--- PROVIDED INFORMATION ---
○ ○ ○ ○

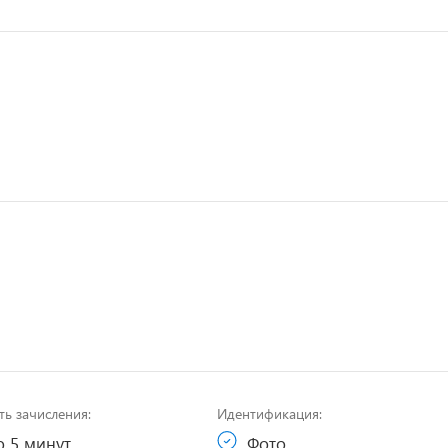
ть зачисления:
Идентификация:
 5 минут
Фото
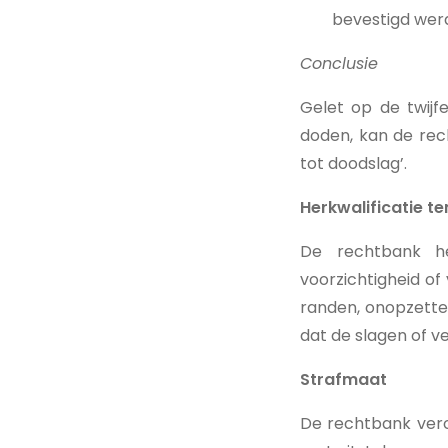
bevestigd werd
Conclusie
Gelet op de twijf
doden, kan de rec
tot doodslag’.
Herkwalificatie t
De rechtbank he
voorzichtigheid o
randen, onopzette
dat de slagen of v
Strafmaat
De rechtbank ver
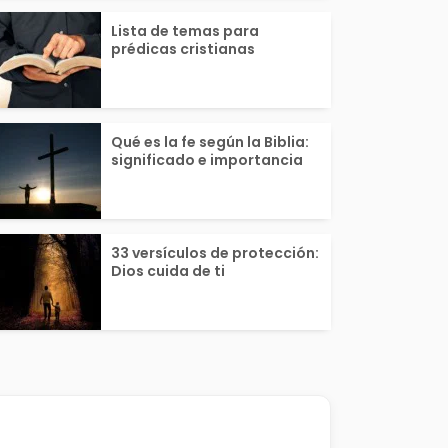
Lista de temas para
prédicas cristianas
Qué es la fe según la Biblia:
significado e importancia
33 versículos de protección:
Dios cuida de ti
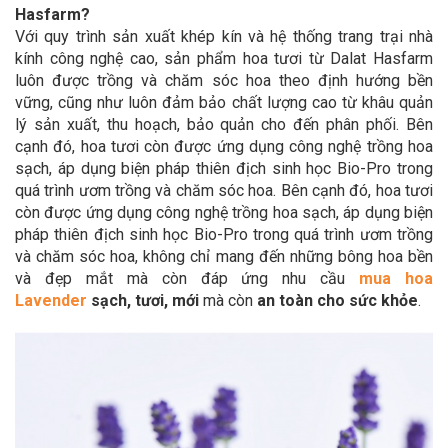
Hasfarm?
Với quy trình sản xuất khép kín và hệ thống trang trại nhà
kính công nghệ cao, sản phẩm hoa tươi từ Dalat Hasfarm
luôn được trồng và chăm sóc hoa theo định hướng bền
vững, cũng như luôn đảm bảo chất lượng cao từ khâu quản
lý sản xuất, thu hoạch, bảo quản cho đến phân phối. Bên
cạnh đó, hoa tươi còn được ứng dụng công nghệ trồng hoa
sạch, áp dụng biện pháp thiên địch sinh học Bio-Pro trong
quá trình ươm trồng và chăm sóc hoa. Bên cạnh đó, hoa tươi
còn được ứng dụng công nghệ trồng hoa sạch, áp dụng biện
pháp thiên địch sinh học Bio-Pro trong quá trình ươm trồng
và chăm sóc hoa, không chỉ mang đến những bông hoa bền
và đẹp mắt mà còn đáp ứng nhu cầu
mua hoa
Lavender
sạch, tươi, mới
mà còn
an toàn cho sức khỏe
.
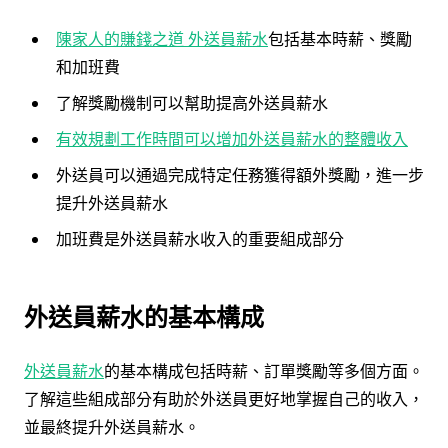
陳家人的賺錢之道
外送員薪水
包括基本時薪、獎勵
和加班費
了解獎勵機制可以幫助提高外送員薪水
有效規劃工作時間可以增加外送員薪水的整體收入
外送員可以通過完成特定任務獲得額外獎勵，進一步
提升外送員薪水
加班費是外送員薪水收入的重要組成部分
外送員薪水的基本構成
外送員薪水
的基本構成包括時薪、訂單獎勵等多個方面。
了解這些組成部分有助於外送員更好地掌握自己的收入，
並最終提升外送員薪水。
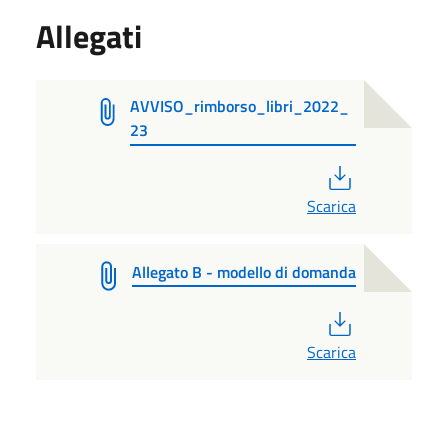
Allegati
AVVISO_rimborso_libri_2022_
23
PDF
Scarica
Allegato B - modello di domanda
PDF
Scarica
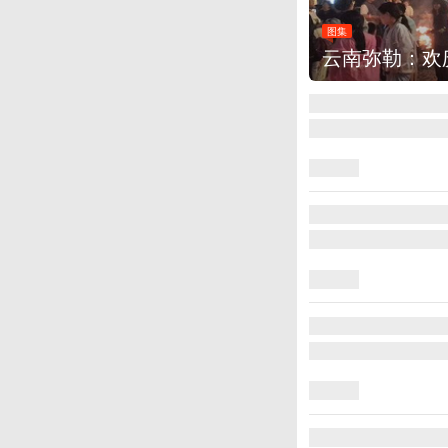
图集
云南弥勒：欢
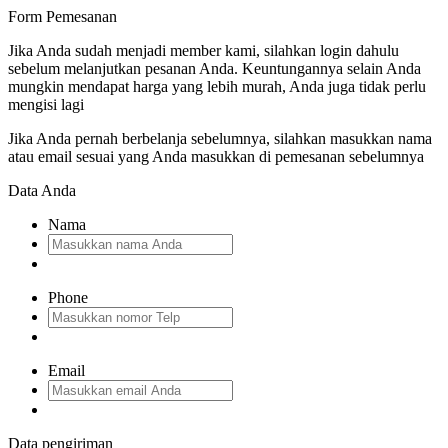
Form Pemesanan
Jika Anda sudah menjadi member kami, silahkan login dahulu
sebelum melanjutkan pesanan Anda. Keuntungannya selain Anda
mungkin mendapat harga yang lebih murah, Anda juga tidak perlu
mengisi lagi
Jika Anda pernah berbelanja sebelumnya, silahkan masukkan nama
atau email sesuai yang Anda masukkan di pemesanan sebelumnya
Data Anda
Nama
Phone
Email
Data pengiriman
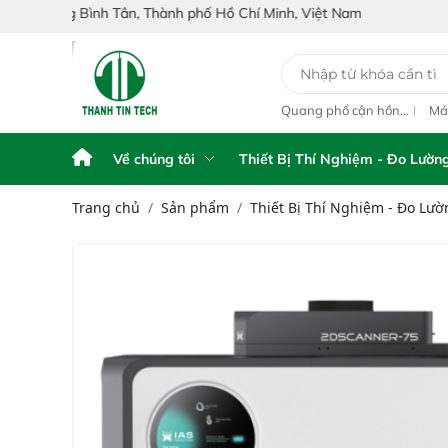
h Tân, Thành phố Hồ Chí Minh, Việt Nam
y Phân Tích Điện
Máy phân tích NIR
Quang phổ cận hồng
Máy
ế FPA touch
cầm tay Portable NIR
ngoại inline IAS-PAT
hồn
Analyzer IAS-6100
L1M On-Line NIR
IAS
NIR
Về chúng tôi
Thiết Bị Thí Nghiệm - Đo Lườn
Trang chủ
Sản phẩm
Thiết Bị Thí Nghiệm - Đo Lườ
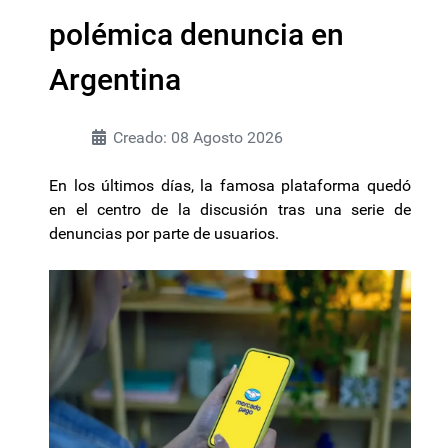
polémica denuncia en
Argentina
Creado: 08 Agosto 2026
En los últimos días, la famosa plataforma quedó
en el centro de la discusión tras una serie de
denuncias por parte de usuarios.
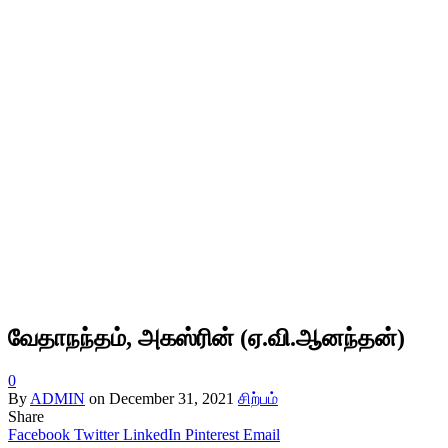
வேதாநந்தம், அகஸ்ரின் (ஏ.வி.ஆனந்தன்)
0
By
ADMIN
on
December 31, 2021
சிற்பம்
Share
Facebook
Twitter
LinkedIn
Pinterest
Email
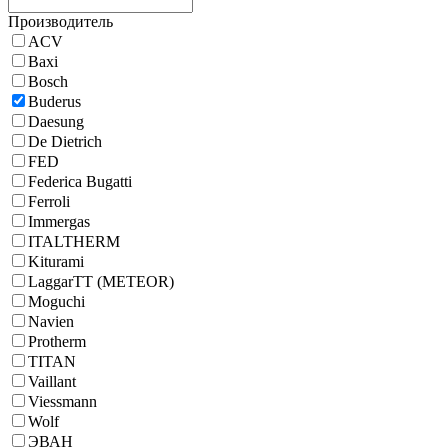
Производитель
ACV
Baxi
Bosch
Buderus
Daesung
De Dietrich
FED
Federica Bugatti
Ferroli
Immergas
ITALTHERM
Kiturami
LaggarTT (METEOR)
Moguchi
Navien
Protherm
TITAN
Vaillant
Viessmann
Wolf
ЭВАН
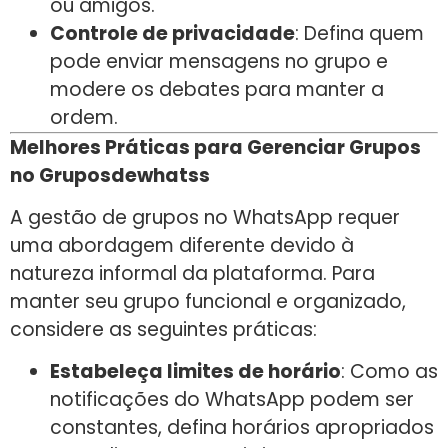
ou amigos.
Controle de privacidade
: Defina quem
pode enviar mensagens no grupo e
modere os debates para manter a
ordem.
Melhores Práticas para Gerenciar Grupos
no Gruposdewhatss
A gestão de grupos no WhatsApp requer
uma abordagem diferente devido à
natureza informal da plataforma. Para
manter seu grupo funcional e organizado,
considere as seguintes práticas:
Estabeleça limites de horário
: Como as
notificações do WhatsApp podem ser
constantes, defina horários apropriados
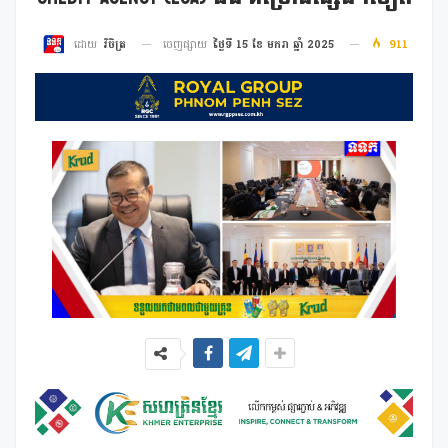
ចេញផ្សាយ
ថ្ងៃទី 15 ខែ មករា ឆ្នាំ 2025
911
ដោយ
វិចិត្រ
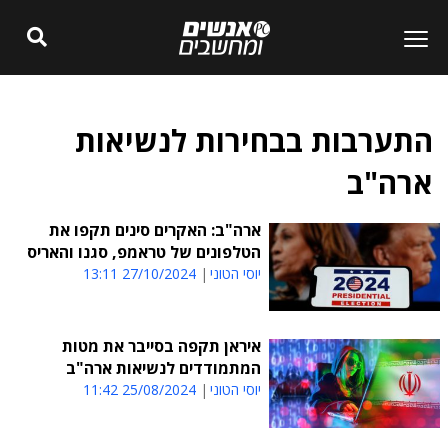
התערבות בבחירות לנשיאות
ארה"ב
ארה"ב: האקרים סינים תקפו את
הטלפונים של טראמפ, סגנו והאריס
יוסי הטוני
27/10/2024 13:11
איראן תקפה בסייבר את מטות
המתמודדים לנשיאות ארה"ב
יוסי הטוני
25/08/2024 11:42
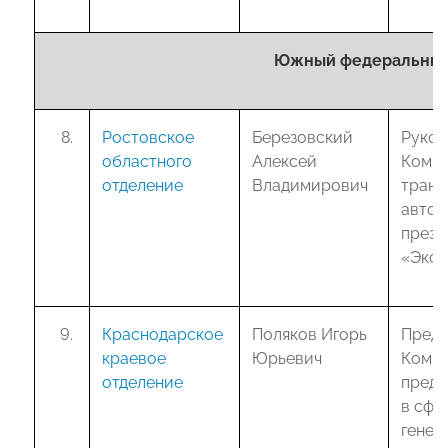
Южный федеральный
Ростовское
Березовский
Руков
областного
Алексей
Комит
отделение
Владимирович
транс
автот
прези
«Эксп
Краснодарское
Поляков Игорь
Предс
краевое
Юрьевич
Комит
отделение
предп
в сфе
генер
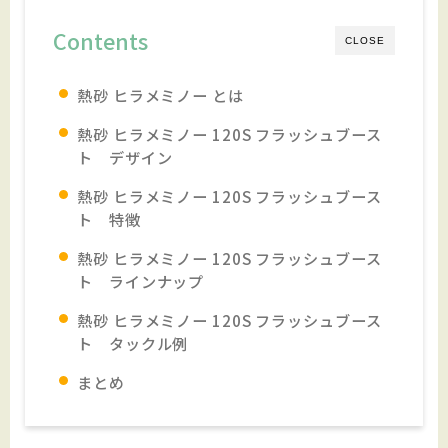
Contents
CLOSE
熱砂 ヒラメミノー とは
熱砂 ヒラメミノー 120S フラッシュブース
ト デザイン
熱砂 ヒラメミノー 120S フラッシュブース
ト 特徴
熱砂 ヒラメミノー 120S フラッシュブース
ト ラインナップ
熱砂 ヒラメミノー 120S フラッシュブース
ト タックル例
まとめ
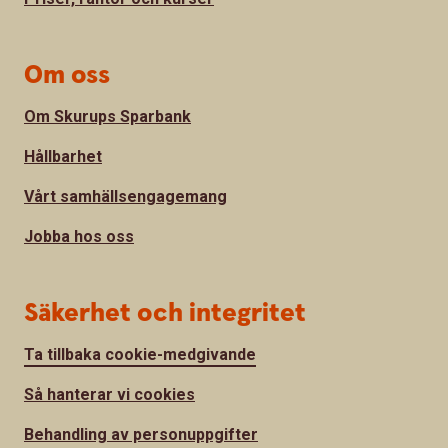
Om oss
Om Skurups Sparbank
Hållbarhet
Vårt samhällsengagemang
Jobba hos oss
Säkerhet och integritet
Ta tillbaka cookie-medgivande
Så hanterar vi cookies
Behandling av personuppgifter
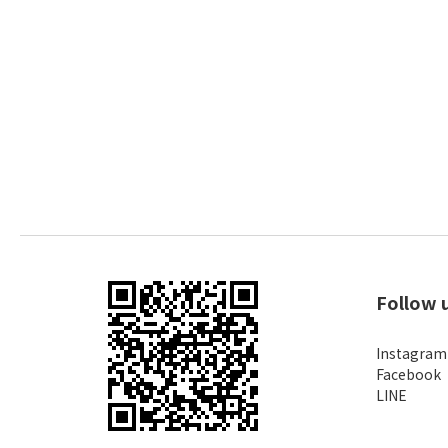
Follow 
Instagram
Facebook
LINE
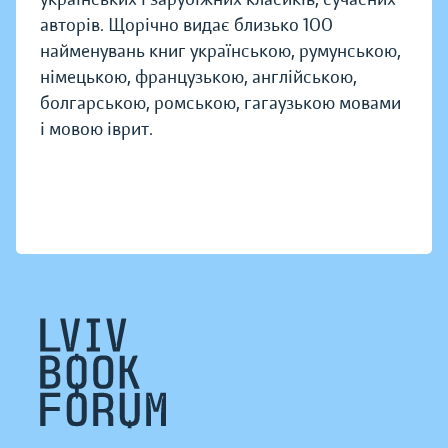
авторів. Щорічно видає близько 100
найменувань книг українською, румунською,
німецькою, французькою, англійською,
болгарською, ромською, гагаузькою мовами
і мовою іврит.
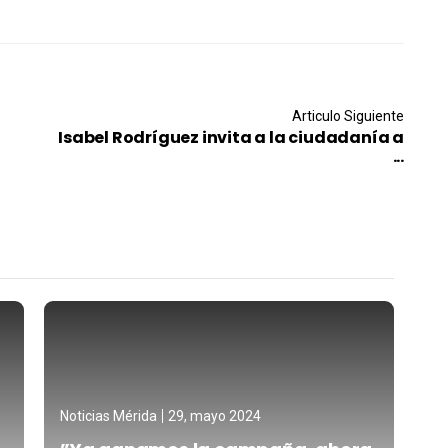
Articulo Siguiente
Isabel Rodríguez invita a la ciudadanía a
...
Noticias Mérida
29, mayo 2024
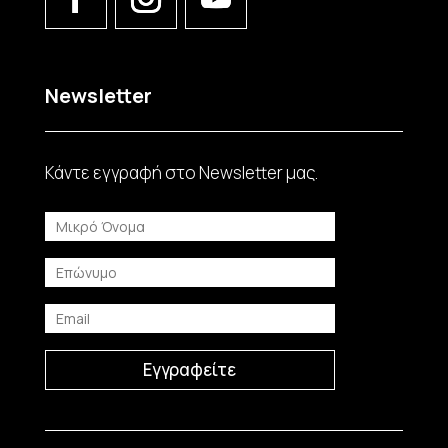
Newsletter
Κάντε εγγραφή στο Νewsletter μας.
Εγγραφείτε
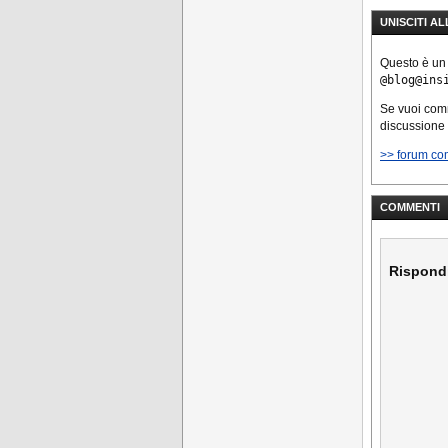
UNISCITI A
Questo è un
@blog@ins
Se vuoi co
discussione
>> forum co
COMMENTI
Rispond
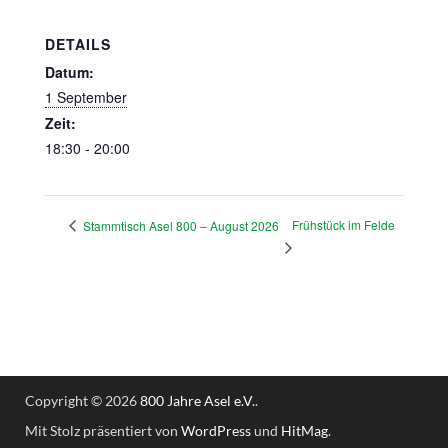
DETAILS
Datum:
1 September
Zeit:
18:30 - 20:00
Frühstück im Felde
Stammtisch Asel 800 – August 2026
Copyright © 2026
800 Jahre Asel e.V.
.
Mit Stolz präsentiert von
WordPress
und
HitMag
.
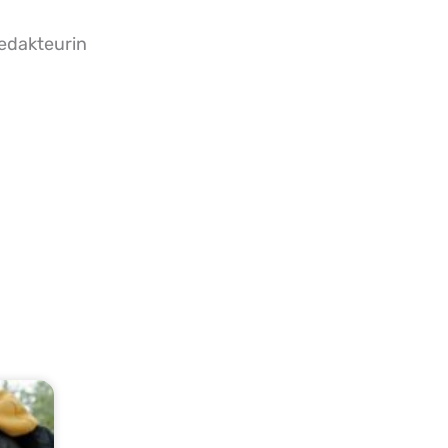
edakteurin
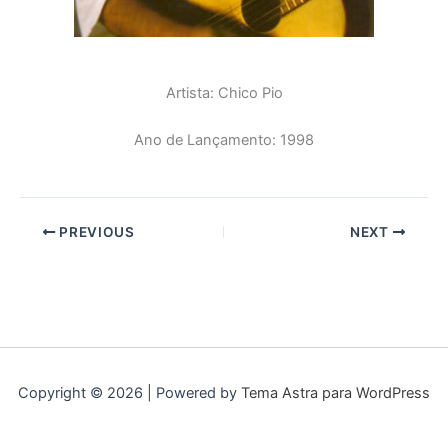
Artista: Chico Pio
Ano de Lançamento: 1998
PREVIOUS
NEXT
Copyright © 2026 | Powered by
Tema Astra para WordPress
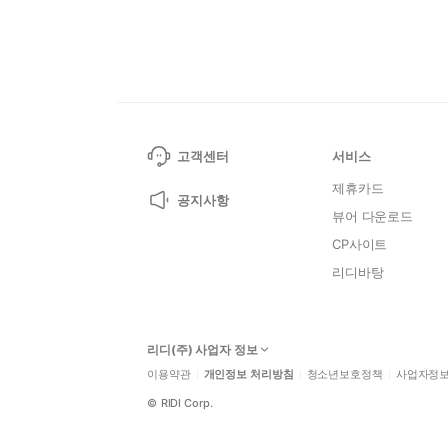
고객센터
서비스
제휴카드
공지사항
뷰어 다운로드
CP사이트
리디바탕
리디(주) 사업자 정보
이용약관
개인정보 처리방침
청소년보호정책
사업자정
©
RIDI Corp.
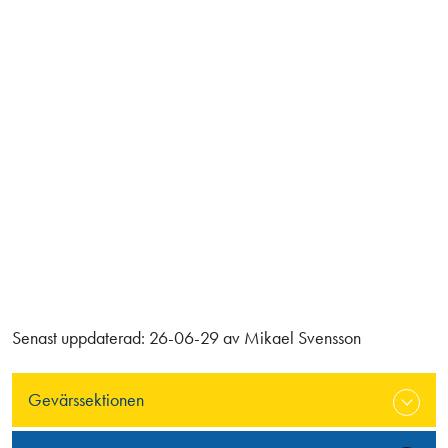
Senast uppdaterad:
26-06-29
av
Mikael Svensson
Gevärssektionen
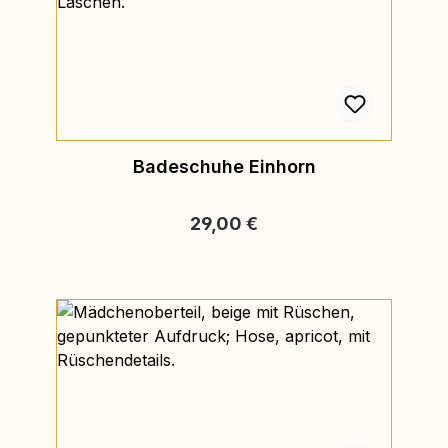
Badeschuhe Einhorn
Regulärer Preis:
29,00 €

○ ○ ○ ○

--- EXERCISE REQUIREMENTS ---
Show all lines in the entries above where the word "trình" appears.

--- SOLUTION ---
Với quy trình sản xuất khép kín và hệ thống trang trại nhà
quá trình ươm trồng và chăm sóc hoa. Bên cạnh đó, hoa tươi
pháp thiên địch sinh học Bio-Pro trong quá trình ươm trồng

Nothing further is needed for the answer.